At stake is a potentially vast amount of energy. The U.S. Department of Energy estimates that buildings represent 40 percent of the nation's primary energy consumption: 72 percent of electricity and 55 percent of natural gas.
Klotz focuses specifically on the decisions that go into designing and retrofitting buildings for peak energy efficiency.
"Buildings use more energy than the whole transportation sector," Klotz said. "And while you and I can turn out the lights to save electricity, most of the really influential energy decisions are made by the people who design the buildings in the first place.
"If there are irrationalities in that decision-making, we want to address them up front," he said. "Once we understand them, we can address them."
That has led Klotz to study how designers choose the techniques they employ in energy-efficient design. It's especially important as the nation moves to the construction of more "net-zero" buildings, those that will result in no net emissions of greenhouse gases because of improved energy efficiency combined with use of on-site renewable energy.
The Energy Independence and Security Act of 2007 requires all new and renovated federal buildings to meet the net-zero standard by 2030 and all commercial buildings to achieve it by 2050.
"Net zero is technically possible now. It's been achieved in commercial buildings from California to New Jersey," he said. "This may require complicated new technologies, but it can also be more simple techniques, such as the orientation of building elongating it on an east-west axis to allow you to take advantage of the angle of the sun in winter and summer. These types of passive solutions are often overlooked."
His research into net-zero design decisions, funded by a $400,000, multiyear grant from the National Science Foundation Faculty Early Career Development program, relies on psychology concepts like "choice architecture," "cognitive bias" and "irrationality." For that reason, Klotz works with undergraduate students from Clemson's psychology department as well as engineering students, a novelty among most engineering research projects.
Many of the students come from the university's Creative Inquiry (http://www.clemson.edu/ci program, which gives undergraduates an opportunity to gain experience in research. Graduate students help lead multidisciplinary teams of the younger students.

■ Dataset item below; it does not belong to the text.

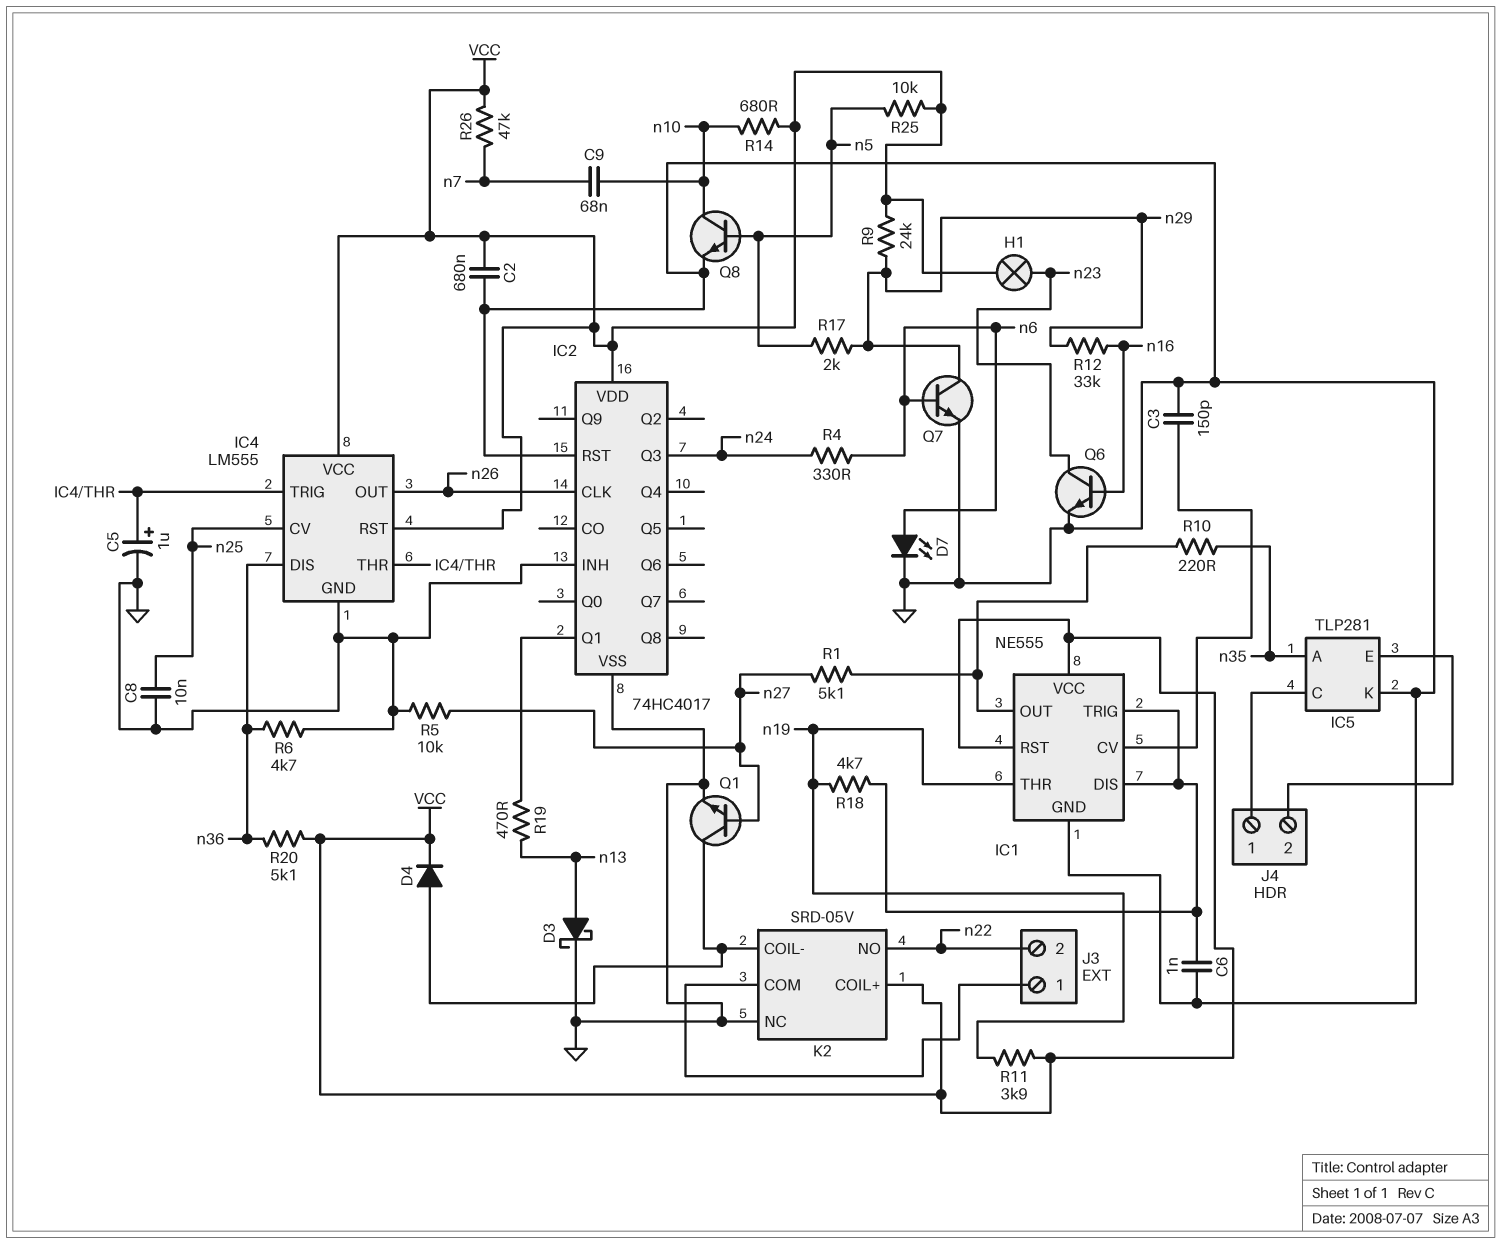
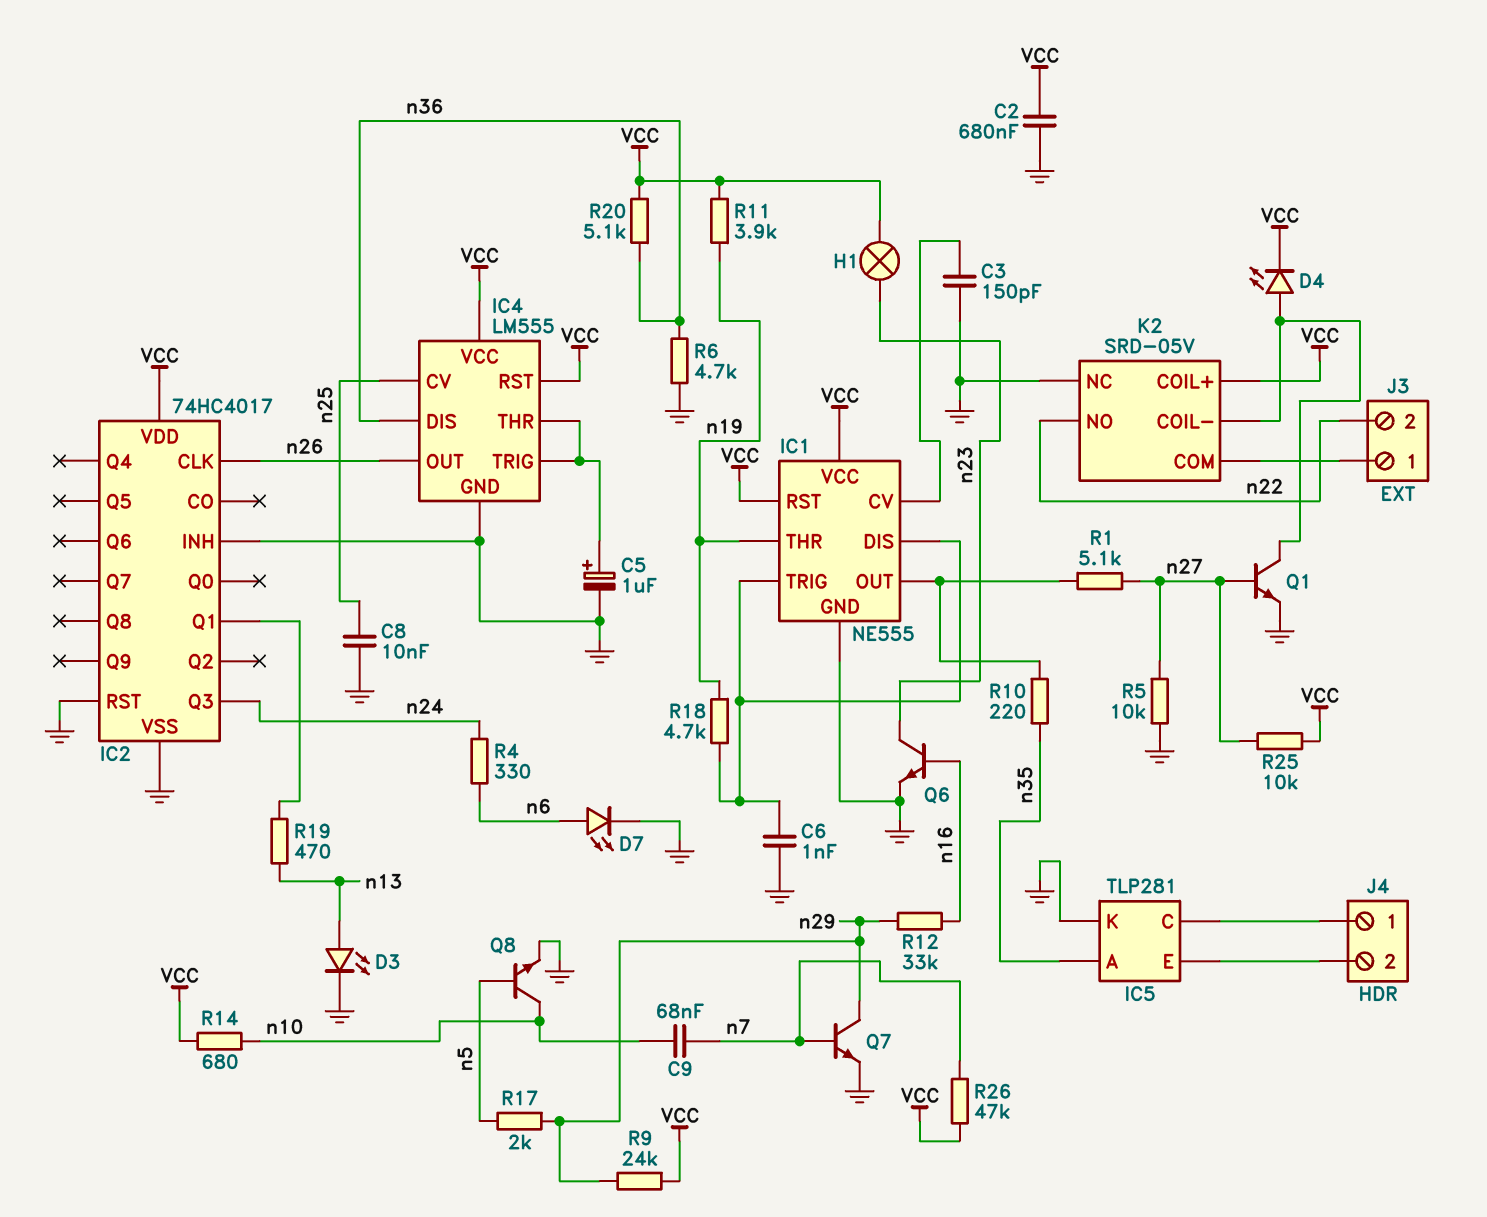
D3: schottky (A n13, K GND) -> LED (A n13, K GND)
D4: diode (A K2/COIL-, K VCC) -> LED (A K2/COIL-, K VCC)
Q7: NPN (B n6, C n29, E GND) -> NPN (B n7, C n29, E GND)
R25: 10k (VCC, n5) -> 10k (VCC, n27)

"Our approach is a somewhat unique. Much of what we're trying to achieve comes from pretty basic psychology research. We're just applying it in a new way for a specific engineering purpose," he said. "It's not like we're making major advances in psychology. It's the application to the study of designers that is new."
Ultimately, Klotz said, he hopes the research will have a two-fold impact: to help speed progress to more widespread adoption of net-zero buildings and to increase engineers' awareness of how they make decisions.
"As a nation and global community, we have to seriously address our energy and climate issues," he said. "The building part of the equation has to be a big part of the overall solution."